======== PROVIDED ENTRIES

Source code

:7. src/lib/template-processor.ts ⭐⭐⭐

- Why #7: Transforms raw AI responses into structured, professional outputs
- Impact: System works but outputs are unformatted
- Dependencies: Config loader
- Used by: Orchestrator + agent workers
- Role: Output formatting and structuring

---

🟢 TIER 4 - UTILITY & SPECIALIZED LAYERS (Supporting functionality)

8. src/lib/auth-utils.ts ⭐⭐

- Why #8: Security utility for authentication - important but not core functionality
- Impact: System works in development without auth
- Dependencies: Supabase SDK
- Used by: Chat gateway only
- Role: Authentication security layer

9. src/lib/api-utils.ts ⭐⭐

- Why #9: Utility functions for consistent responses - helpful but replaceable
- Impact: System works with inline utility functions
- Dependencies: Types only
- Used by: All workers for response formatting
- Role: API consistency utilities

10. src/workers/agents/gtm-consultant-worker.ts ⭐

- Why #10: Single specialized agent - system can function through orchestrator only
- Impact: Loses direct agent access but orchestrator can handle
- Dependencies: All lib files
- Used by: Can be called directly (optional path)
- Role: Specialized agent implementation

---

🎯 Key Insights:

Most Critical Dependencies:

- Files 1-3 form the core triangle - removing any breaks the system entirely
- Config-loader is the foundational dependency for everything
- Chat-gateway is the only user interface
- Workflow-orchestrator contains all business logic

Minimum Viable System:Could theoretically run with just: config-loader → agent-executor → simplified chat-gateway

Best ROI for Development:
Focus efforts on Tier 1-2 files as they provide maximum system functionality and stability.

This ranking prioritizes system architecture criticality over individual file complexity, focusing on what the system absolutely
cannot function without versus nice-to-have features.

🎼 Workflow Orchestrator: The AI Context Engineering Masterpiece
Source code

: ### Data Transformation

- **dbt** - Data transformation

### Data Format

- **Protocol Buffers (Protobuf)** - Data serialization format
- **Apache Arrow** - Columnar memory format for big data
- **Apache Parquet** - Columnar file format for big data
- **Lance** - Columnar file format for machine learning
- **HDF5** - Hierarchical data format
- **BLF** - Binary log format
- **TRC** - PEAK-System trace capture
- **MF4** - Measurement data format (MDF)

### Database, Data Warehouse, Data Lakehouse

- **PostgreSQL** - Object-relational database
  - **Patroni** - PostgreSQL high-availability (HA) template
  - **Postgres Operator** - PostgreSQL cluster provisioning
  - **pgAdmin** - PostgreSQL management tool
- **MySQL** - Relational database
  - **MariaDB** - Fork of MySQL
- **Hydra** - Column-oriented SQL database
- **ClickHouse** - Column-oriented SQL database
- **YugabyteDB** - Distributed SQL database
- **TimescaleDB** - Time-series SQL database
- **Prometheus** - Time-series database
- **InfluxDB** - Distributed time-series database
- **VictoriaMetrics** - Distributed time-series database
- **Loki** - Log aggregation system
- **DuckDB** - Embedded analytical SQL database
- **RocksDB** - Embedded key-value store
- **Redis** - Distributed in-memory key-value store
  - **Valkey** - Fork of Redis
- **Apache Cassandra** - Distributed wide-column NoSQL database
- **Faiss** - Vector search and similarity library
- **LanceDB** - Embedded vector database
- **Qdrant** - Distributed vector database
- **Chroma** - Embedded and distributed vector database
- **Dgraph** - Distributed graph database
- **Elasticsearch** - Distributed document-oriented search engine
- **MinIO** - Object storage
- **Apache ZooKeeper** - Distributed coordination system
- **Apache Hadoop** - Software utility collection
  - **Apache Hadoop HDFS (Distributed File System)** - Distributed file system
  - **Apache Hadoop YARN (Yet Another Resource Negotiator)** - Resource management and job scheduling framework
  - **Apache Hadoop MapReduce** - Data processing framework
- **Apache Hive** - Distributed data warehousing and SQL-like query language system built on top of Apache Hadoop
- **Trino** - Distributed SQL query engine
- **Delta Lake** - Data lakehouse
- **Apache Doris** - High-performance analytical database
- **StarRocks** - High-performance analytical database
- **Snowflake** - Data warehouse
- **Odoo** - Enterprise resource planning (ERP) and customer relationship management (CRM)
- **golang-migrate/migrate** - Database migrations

================

* AIM OF THE TASK
Please print exactly the lines of the entries above, beginning with the line that contains "- **MariaDB** - Fork of MySQL" and ending with the last line.

* EXERCISE RESULT
  - **MariaDB** - Fork of MySQL
- **Hydra** - Column-oriented SQL database
- **ClickHouse** - Column-oriented SQL database
- **YugabyteDB** - Distributed SQL database
- **TimescaleDB** - Time-series SQL database
- **Prometheus** - Time-series database
- **InfluxDB** - Distributed time-series database
- **VictoriaMetrics** - Distributed time-series database
- **Loki** - Log aggregation system
- **DuckDB** - Embedded analytical SQL database
- **RocksDB** - Embedded key-value store
- **Redis** - Distributed in-memory key-value store
  - **Valkey** - Fork of Redis
- **Apache Cassandra** - Distributed wide-column NoSQL database
- **Faiss** - Vector search and similarity library
- **LanceDB** - Embedded vector database
- **Qdrant** - Distributed vector database
- **Chroma** - Embedded and distributed vector database
- **Dgraph** - Distributed graph database
- **Elasticsearch** - Distributed document-oriented search engine
- **MinIO** - Object storage
- **Apache ZooKeeper** - Distributed coordination system
- **Apache Hadoop** - Software utility collection
  - **Apache Hadoop HDFS (Distributed File System)** - Distributed file system
  - **Apache Hadoop YARN (Yet Another Resource Negotiator)** - Resource management and job scheduling framework
  - **Apache Hadoop MapReduce** - Data processing framework
- **Apache Hive** - Distributed data warehousing and SQL-like query language system built on top of Apache Hadoop
- **Trino** - Distributed SQL query engine
- **Delta Lake** - Data lakehouse
- **Apache Doris** - High-performance analytical database
- **StarRocks** - High-performance analytical database
- **Snowflake** - Data warehouse
- **Odoo** - Enterprise resource planning (ERP) and customer relationship management (CRM)
- **golang-migrate/migrate** - Database migrations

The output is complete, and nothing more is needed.